I arrived in Los Angeles four weeks ago. This is my first time in the U.S. It took me nearly 16 hours to go from the little airport near my hometown in Denmark to land in the City of Angels. That’s 16 hours of travel, 10 degrees temperature difference, and nine hours time difference.
I started my time in the U.S. with a three-week road trip through California, Nevada, Arizona and Utah together with a friend. We started our road trip exploring Los Angeles and there is where we had our first culture shock.
We had booked a hostel in downtown LA, and within the first hour of our stay three different people told us not to go outside after dark. During our road trip we found out that almost every city we went to has a certain area where it isn’t safe to go outside at night and especially not alone. We don’t have anywhere in Denmark where you can’t go outside at night, so we got a little surprised.
In Aarhus, where I live, I always ride my bicycle home alone at night and I have nothing to worry about. This is the same in Copenhagen and everywhere else you go. We don’t have much crime in Denmark, and it is really rare that people get assaulted by just being outside at night.
I think this is because Denmark has the highest trust level in the world. Seventy-eight out of 100 Danes say they trust other people; compare that to Brazil, where only three out of 100 say they trust others. Danes trust the state, police, media and even strangers.
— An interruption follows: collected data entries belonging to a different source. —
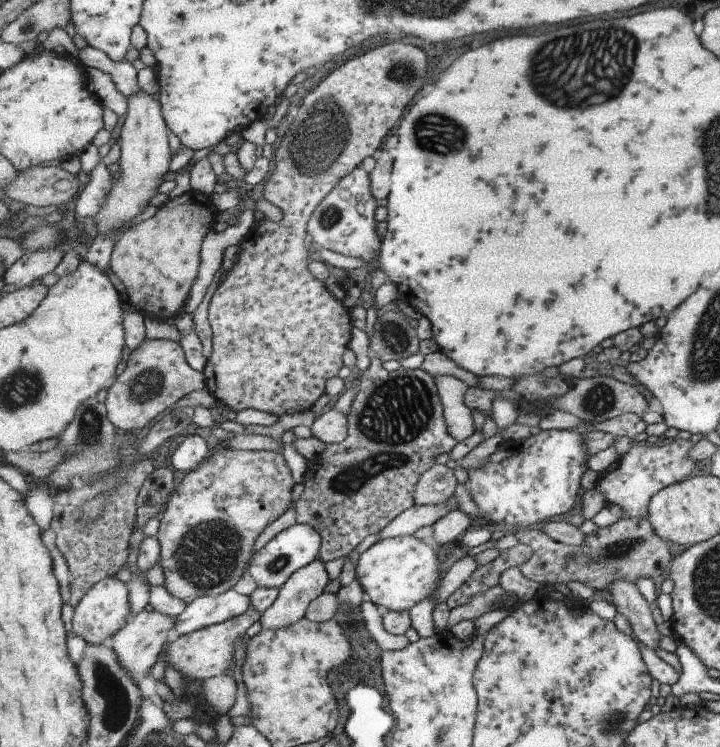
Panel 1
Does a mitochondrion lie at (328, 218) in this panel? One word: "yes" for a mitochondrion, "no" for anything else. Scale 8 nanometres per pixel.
yes

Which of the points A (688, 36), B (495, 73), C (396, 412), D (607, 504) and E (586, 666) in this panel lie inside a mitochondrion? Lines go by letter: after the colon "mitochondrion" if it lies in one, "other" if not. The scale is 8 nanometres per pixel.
A: other
B: other
C: mitochondrion
D: other
E: other

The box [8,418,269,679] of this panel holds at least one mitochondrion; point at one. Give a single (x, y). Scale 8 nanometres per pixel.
(207, 555)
Of course, we also have criminals and bad people in Denmark, but you expect strangers to be nice people until otherwise proven.
To describe how much people actually trust each other in Denmark: People often give the example of how many Danes leave their children sleeping in a stroller outside when they go to a restaurant or a store.
People who live in the countryside in Denmark often have little unmanned shops by the street with vegetables and fruit where you can put your money in a little box, and the owner of the shop always pick up a box full of money when the shop closes.
As I told you in my last column, Denmark is the happiest country in the world and many Danish professors argue that it is because we trust each other. We trust each other because we have a welfare state and we have a welfare state because we trust each other, they say.
I have never really thought about this before, but after moving to the U.S., I actually understand that kind of thinking. The thing about having to be a little afraid going outside at night makes you worried, and worrying doesn’t make you happy. I feel much more safe living in Denmark, and I think that is a shame.